◆ **JOB ITEM**
Produce a word-for-word copy of the listing below without its pictures.

◆ **GIVEN RECORDS**
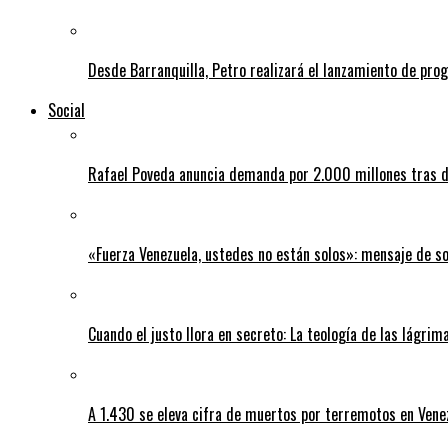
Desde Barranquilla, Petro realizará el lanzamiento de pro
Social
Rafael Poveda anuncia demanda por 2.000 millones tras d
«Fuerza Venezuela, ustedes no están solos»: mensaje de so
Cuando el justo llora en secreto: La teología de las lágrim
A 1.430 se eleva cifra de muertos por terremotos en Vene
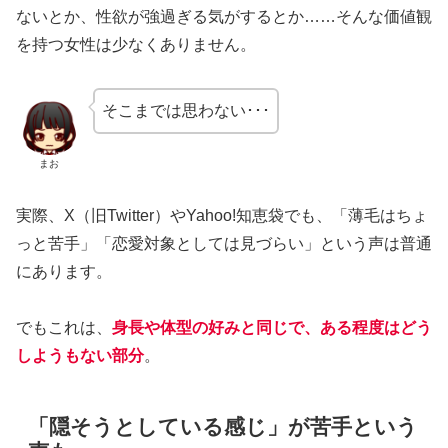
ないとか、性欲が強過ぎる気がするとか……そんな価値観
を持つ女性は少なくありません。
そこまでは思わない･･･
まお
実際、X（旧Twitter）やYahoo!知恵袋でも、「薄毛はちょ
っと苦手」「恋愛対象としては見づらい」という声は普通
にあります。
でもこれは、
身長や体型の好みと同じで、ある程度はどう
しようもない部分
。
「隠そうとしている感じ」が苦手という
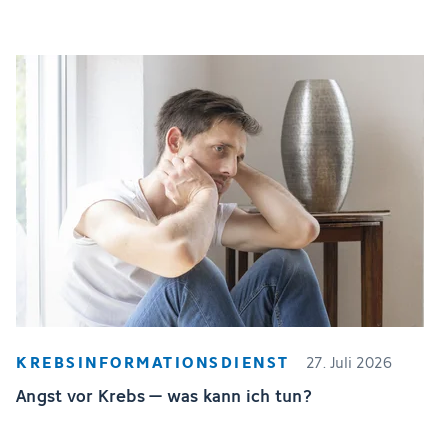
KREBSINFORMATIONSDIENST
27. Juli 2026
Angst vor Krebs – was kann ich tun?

◆ **RESPONSE BELOW**
Desde Barranquilla, Petro realizará el lanzamiento de pro
Social
Rafael Poveda anuncia demanda por 2.000 millones tras d
«Fuerza Venezuela, ustedes no están solos»: mensaje de so
Cuando el justo llora en secreto: La teología de las lágrim
A 1.430 se eleva cifra de muertos por terremotos en Vene
ないとか、性欲が強過ぎる気がするとか……そんな価値観
を持つ女性は少なくありません。
そこまでは思わない･･･
まお
実際、X（旧Twitter）やYahoo!知恵袋でも、「薄毛はちょ
っと苦手」「恋愛対象としては見づらい」という声は普通
にあります。
でもこれは、
身長や体型の好みと同じで、ある程度はどう
しようもない部分
。
「隠そうとしている感じ」が苦手という
KREBSINFORMATIONSDIENST
27. Juli 2026
Angst vor Krebs – was kann ich tun?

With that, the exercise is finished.